La région, frontalière de la Turquie, est censée être protégée par un accord pour une « zone démilitarisée » conclu en septembre 2018 entre Moscou, allié du régime, et Ankara, qui soutient certains groupes rebelles.

L’objectif était d’instaurer une zone tampon pour séparer les territoires insurgés et jihadistes des zones gouvernementales.
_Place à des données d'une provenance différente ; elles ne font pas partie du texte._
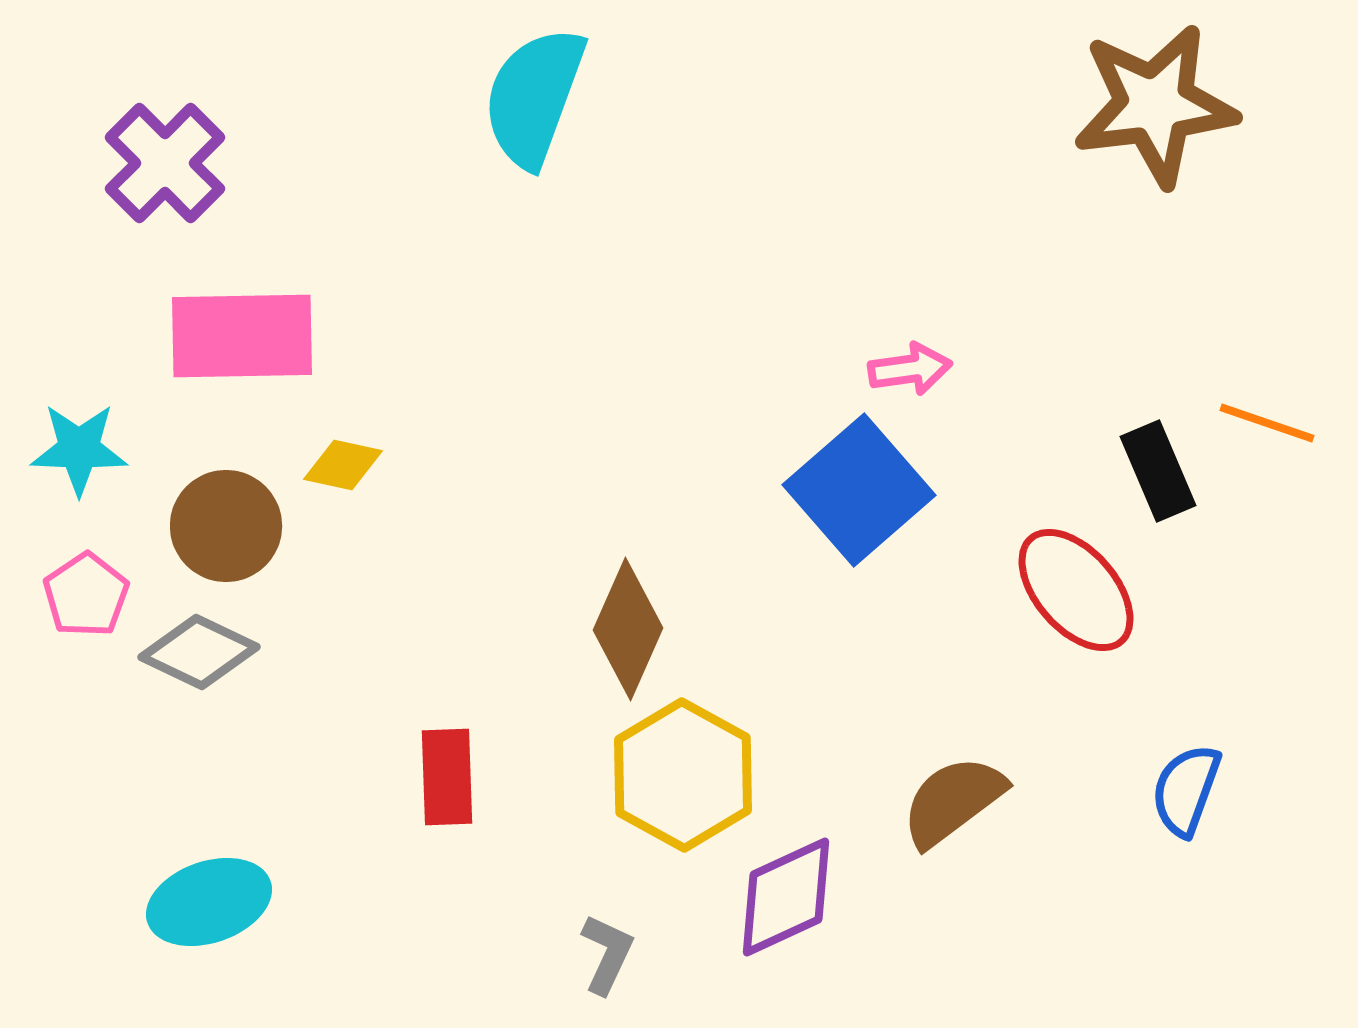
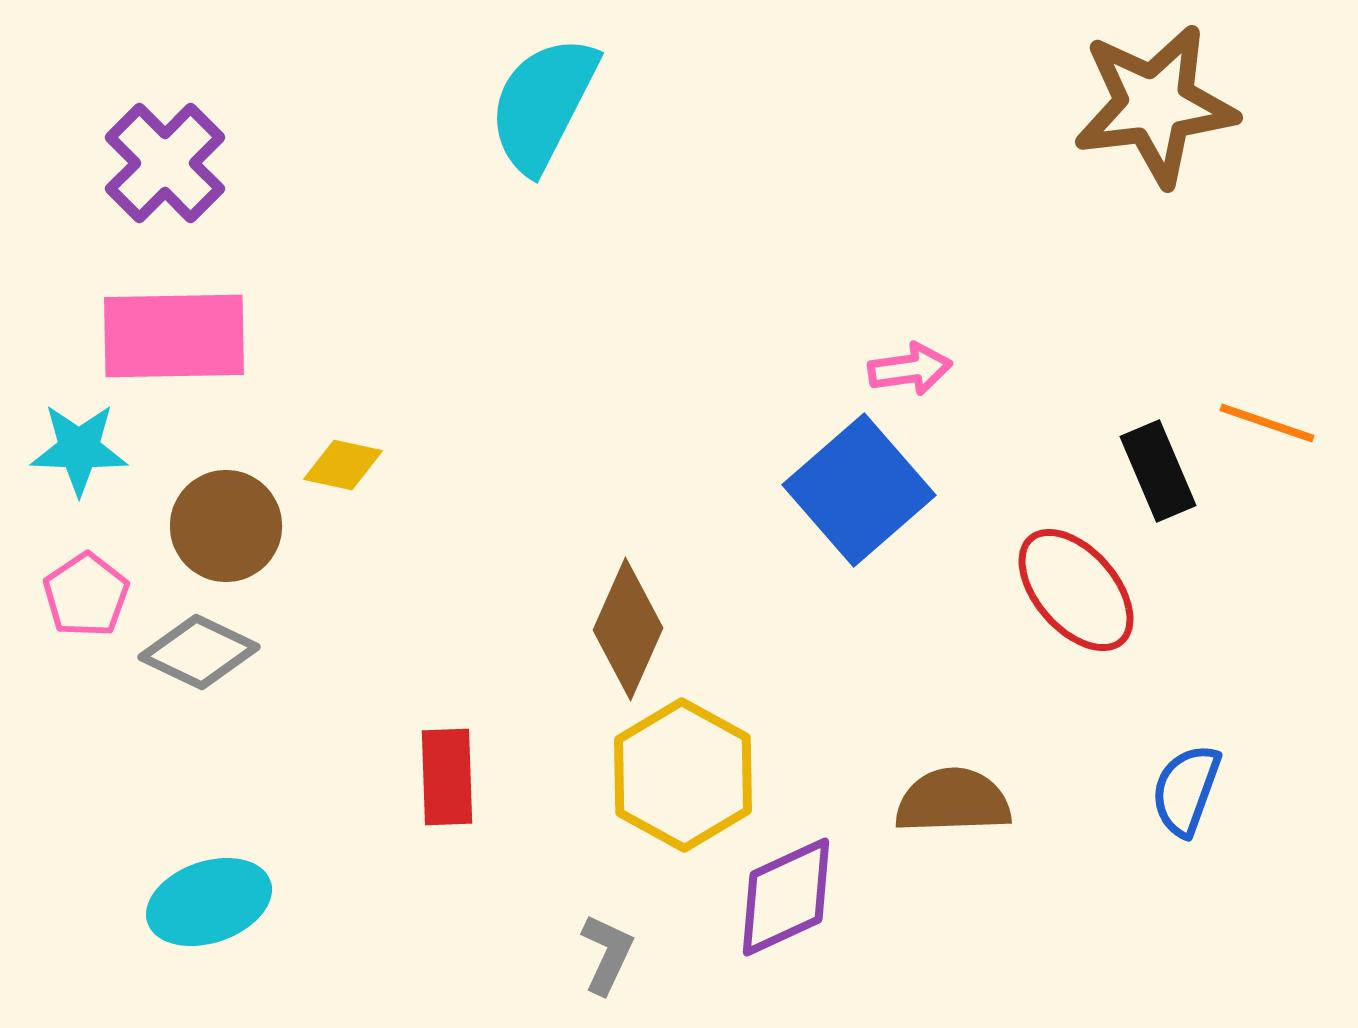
cyan semicircle: moved 9 px right, 7 px down; rotated 7 degrees clockwise
pink rectangle: moved 68 px left
brown semicircle: rotated 35 degrees clockwise
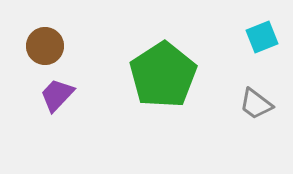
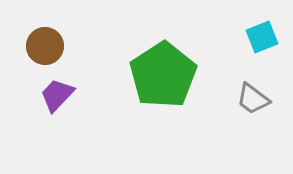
gray trapezoid: moved 3 px left, 5 px up
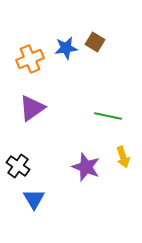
Partiellement appliquée, l’initiative avait permis d’éviter une offensive à large échelle de l’armée syrienne.

Mais celle-ci a continué de mener des raids aériens par intermittence avant de les intensifier à partir de fin avril et de livrer des combats au sol.

L’intensification des bombardements a tué plus de 270 civils en un mois, selon l’Observatoire syrien des droits de l’homme (OSDH).

La recrudescence des violences a également fait quelque 270.000 déplacés, tandis que les frappes ont touché 23 établissements médicaux, dans leur immense majorité hors-service.

Devant le conseil de sécurité, le représentant syrien à l’ONU Bachar Jaafari a réitéré mardi la détermination de son régime à reconquérir Idleb.

« La Syrie n’épargnera aucun effort pour débarrasser la population d’Idleb de l’emprise des groupes terroristes », a-t-il martelé, selon l’agence officielle Sana.

– Va-t-on vers une offensive majeure?-

Pour les analystes, les bombardements en cours, aussi intenses et meurtriers soient-ils, ne semblent pas augurer d’une opération d’envergure.

« Je doute fortement que cette offensive vise à reprendre l’ensemble de la région d’Idleb », déclare à l’AFP Aron Lund, du think-tank américain The Century Foundation.

La reconquête d’Idleb « constituerait une entreprise colossale à laquelle la Turquie résisterait à coup sûr, ne serait-ce que pour les centaines de milliers de réfugiés qui afflueraient vers sa frontière », ajoute-t-il.


En vertu de l’accord russo-turc, les jihadistes devaient se retirer de la « zone démilitarisée ».

L’accord prévoyait le déploiement de soldats turcs à des postes d’observation et la réouverture de deux autoroutes passant par Idleb et reliant les grandes villes du pays tenues par le régime (Damas, Lattaquié, Hama et Alep).

Les forces turques sont toujours déployées à Idleb mais les jihadistes ne se sont jamais retirés de la zone-tampon, et les autoroutes n’ont pas été rouvertes.

Malgré les entorses, l’accord russo-turc -qui découle du processus dit d’Astana, instauré par la Russie, l’Iran et la Turquie pour mettre fin au conflit syrien- n’est pas encore mort.

Et « la Russie ne veut pas couper le dernier lien avec le processus d’Astana, ni ses rapports avec les Turcs », affirme l’expert Nawar Oliver, du centre Omran basé en Turquie.

– Alors que veut le régime?

Pour l’analyste Sam Heller, de l’International Crisis Group (ICG), le régime cherche notamment à prendre le contrôle de secteurs périphériques du bastion jihadiste.

« Plutôt qu’une offensive intégrale, Damas et Moscou semblent plutôt viser quelques zones spécifiques à la périphérie » d’Idleb, estime-t-il.

La reconquête de secteurs dans l’ouest d’Idleb établirait « plus de distance » entre les jihadistes et les zones sous contrôle gouvernemental.

Cela permettrait aussi à la base militaire russe de Hmeimim, située dans la province de Lattaquié (nord-ouest), d’éviter les attaques à la roquette ou aux drones menées par les jihadistes, selon les experts.

Hmeimim, considérée comme l’un des piliers de la présence militaire russe en Syrie, a fait l’objet ces derniers mois de plusieurs tirs en provenance du bastion jihadiste, selon Moscou.

Mais si une offensive d’envergure est à écarter, la pression s’accentue sur Ankara, pour activer certaines dispositions de l’accord russo-turc qui prévoyaient notamment la réouverture des deux autoroutes traversant Idleb, selon M. Heller.

Il y a notamment la principale autoroute du pays, la « M5 », dont un tronçon échappe au contrôle de Damas. Sa réouverture permettrait de relier la frontière nord avec la Turquie à la frontière sud avec la Jordanie.

Ces dernières années, à la faveur de ses victoires face aux rebelles et aux jihadistes à travers le pays, le régime a réussi à reprendre la majorité de cet axe routier.